Figure 7. Exogenous BDNF increases the expression of the α6 subunit of GABA_A receptors and Contactin-1.

(A–J) Addition of recombinant BDNF in primary cerebellar granule cell culture promotes the expression of the α6 subunit of GABA_A receptors. (A,F) Cerebellar granule cells are labeled by vGluT1 (blue) and the expression of GABA_AR α6 subunit is shown in red. The expression of vGluT1 is not noticeably different after the addition of BDNF (F,G) compared to control (A,B). However, the expression of GABA_AR α6 subunit is significantly increased after the treatment of BDNF for 5 days in culture (H, Ii, Iii) compared to control (C, Di, Dii). (E) Quantification of the area coverage of GABA_AR α6 subunit over total vGluT1 in control (0.23 ± 0.13) and in culture after BDNF treatment (0.49 ± 0.17, p < 0.001). (J) Quantification of the intensity of GABA_AR α6 subunit in control (155 ± 13) and in culture after BDNF treatment (168 ± 9.5, p < 0.01). (K–T) The expression of Contactin-1 on granule cell dendrites (MAP2, green, K, P) and axons (Tau, blue, K, P) was assessed following BDNF treatment. The expression of MAP2 is not noticeably different after the addition of BDNF (Q) compared to control (L), though the expression of Tau appears more punctate after the addition of BDNF (R) compared to control (M).
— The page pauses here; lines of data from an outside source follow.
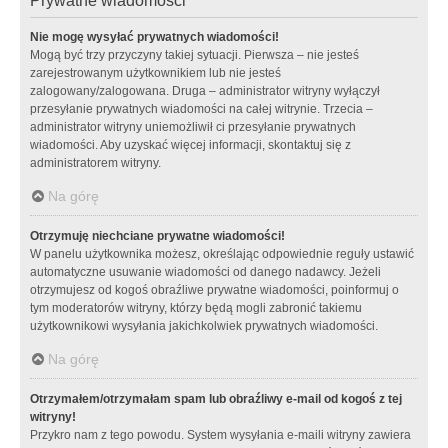
Prywatne wiadomości
Nie mogę wysyłać prywatnych wiadomości!
Mogą być trzy przyczyny takiej sytuacji. Pierwsza – nie jesteś
zarejestrowanym użytkownikiem lub nie jesteś
zalogowany/zalogowana. Druga – administrator witryny wyłączył
przesyłanie prywatnych wiadomości na całej witrynie. Trzecia –
administrator witryny uniemożliwił ci przesyłanie prywatnych
wiadomości. Aby uzyskać więcej informacji, skontaktuj się z
administratorem witryny.
Na górę
Otrzymuję niechciane prywatne wiadomości!
W panelu użytkownika możesz, określając odpowiednie reguły ustawić
automatyczne usuwanie wiadomości od danego nadawcy. Jeżeli
otrzymujesz od kogoś obraźliwe prywatne wiadomości, poinformuj o
tym moderatorów witryny, którzy będą mogli zabronić takiemu
użytkownikowi wysyłania jakichkolwiek prywatnych wiadomości.
Na górę
Otrzymałem/otrzymałam spam lub obraźliwy e-mail od kogoś z tej
witryny!
Przykro nam z tego powodu. System wysyłania e-maili witryny zawiera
However, the expression of Contactin-1 on the dendrites and axons of granule cells is significantly increased following BDNF treatment (S) compared to control (N). (O) Quantification of the area coverage of Contactin-1 over total MAP2 in control (0.61 ± 0.19) and in culture after BDNF treatment (0.91 ± 0.23, p < 0.001). (T) Quantification of the area coverage of Contactin-1 over total Tau in control (0.39 ± 0.15) and in culture after BDNF treatment (0.92 ± 0.28, p < 0.001). Scale bar = 50 μm.

Figure 8. Summary of the effects of BDNF deletion on GABAergic synaptic protein localization.
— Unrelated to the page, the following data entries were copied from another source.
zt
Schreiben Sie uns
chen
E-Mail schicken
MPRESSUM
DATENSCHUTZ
(A) The cerebellar glomerulus consists of mossy fiber terminals, granule cell dendrites and Golgi cell axons. GAD67 (green), a presynaptic GABAergic protein localized on Golgi cell axon endings, is adjacent to gephyrin (red), a postsynaptic GABAergic protein localized on granule cell dendrites. (B) Deletion of BDNF in the cerebellum did not result in any changes in the localization of GAD67 or gephyrin at the cerebellar glomerulus. (C,D) However, deletion of BDNF in mossy fibers (C) or conventional deletion of BDNF (D) resulted in reduced localization of gephyrin without any effects on the localization of GAD67.